Would you please copy only the lines from the line that contains "SHUFFLE, 20: 0.5975 -> 0.66" to the end of the data below, exactly, leaving every picture out?

Detected change data
□ □ □ □

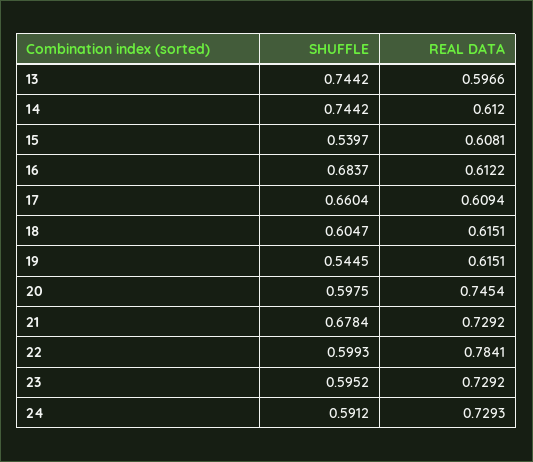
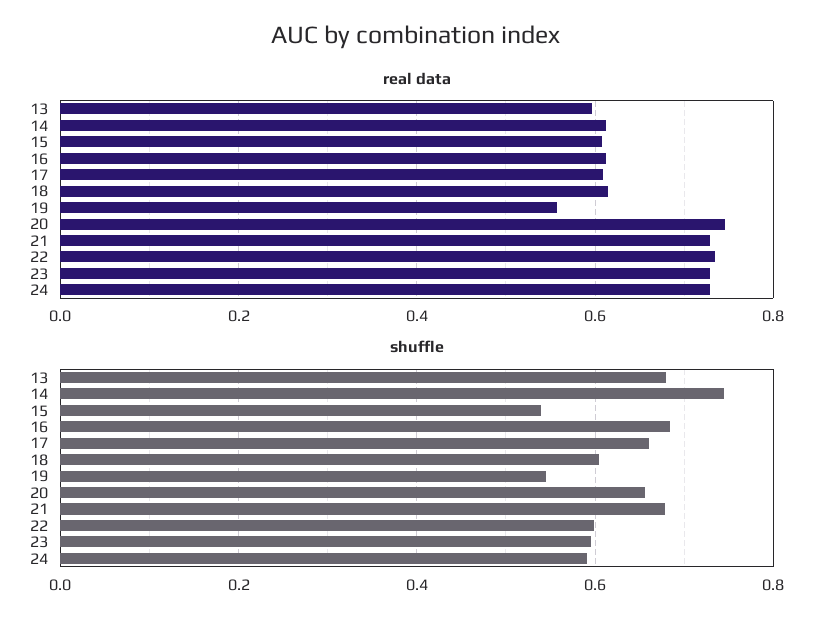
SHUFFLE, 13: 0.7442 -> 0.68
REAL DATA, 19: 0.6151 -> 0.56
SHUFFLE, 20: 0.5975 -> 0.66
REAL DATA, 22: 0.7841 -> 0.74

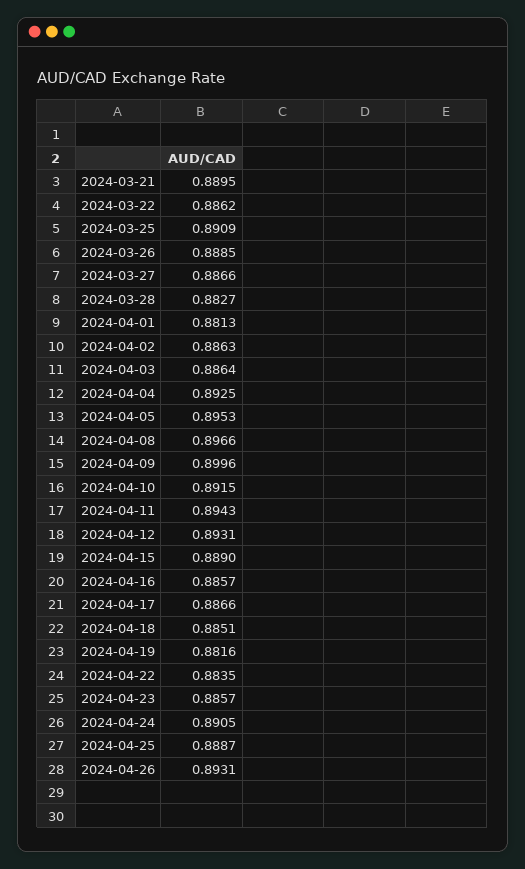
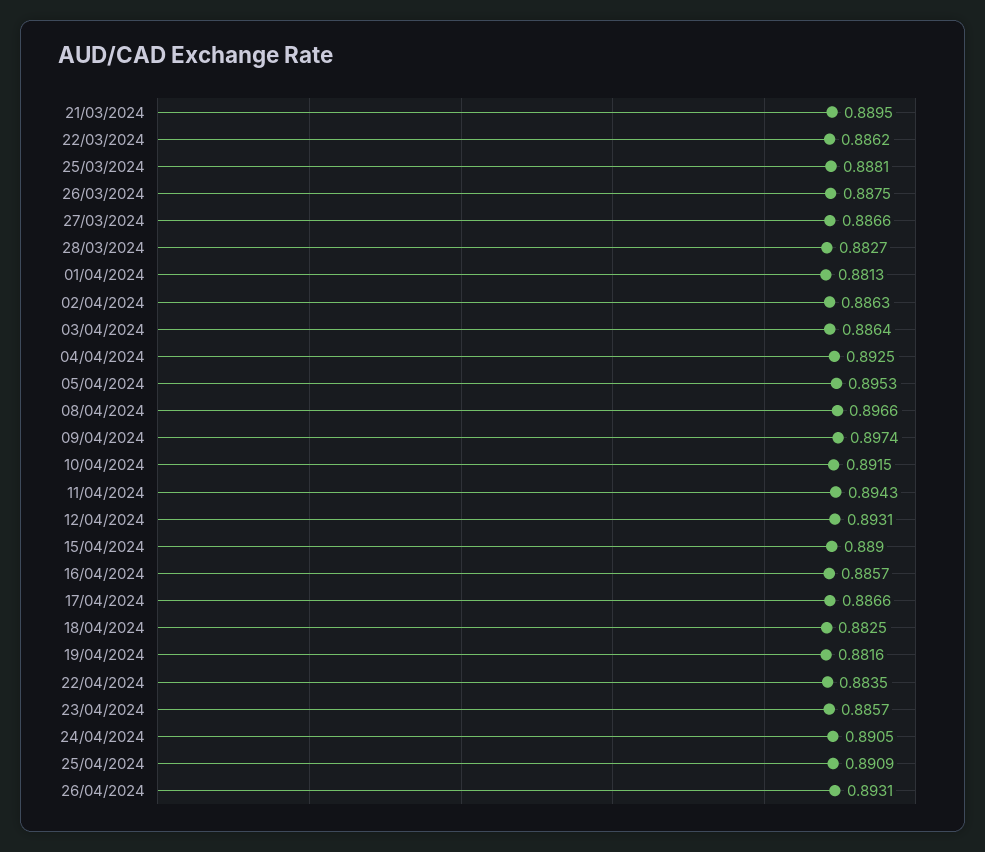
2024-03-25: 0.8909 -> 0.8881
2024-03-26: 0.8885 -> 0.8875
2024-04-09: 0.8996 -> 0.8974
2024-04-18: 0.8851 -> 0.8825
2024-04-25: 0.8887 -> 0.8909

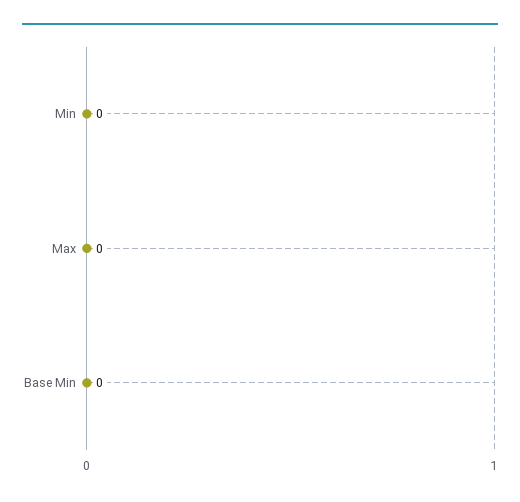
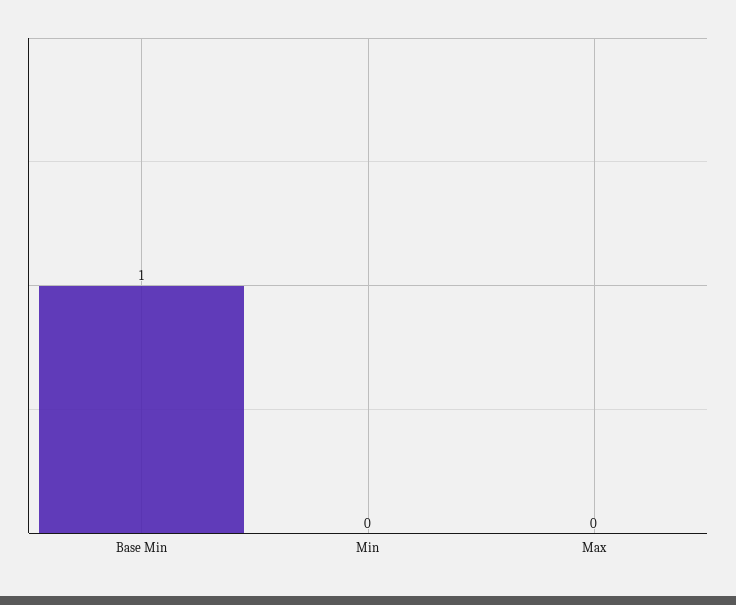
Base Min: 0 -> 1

□ □ □ □

SOLUTION
SHUFFLE, 20: 0.5975 -> 0.66
REAL DATA, 22: 0.7841 -> 0.74

2024-03-25: 0.8909 -> 0.8881
2024-03-26: 0.8885 -> 0.8875
2024-04-09: 0.8996 -> 0.8974
2024-04-18: 0.8851 -> 0.8825
2024-04-25: 0.8887 -> 0.8909

Base Min: 0 -> 1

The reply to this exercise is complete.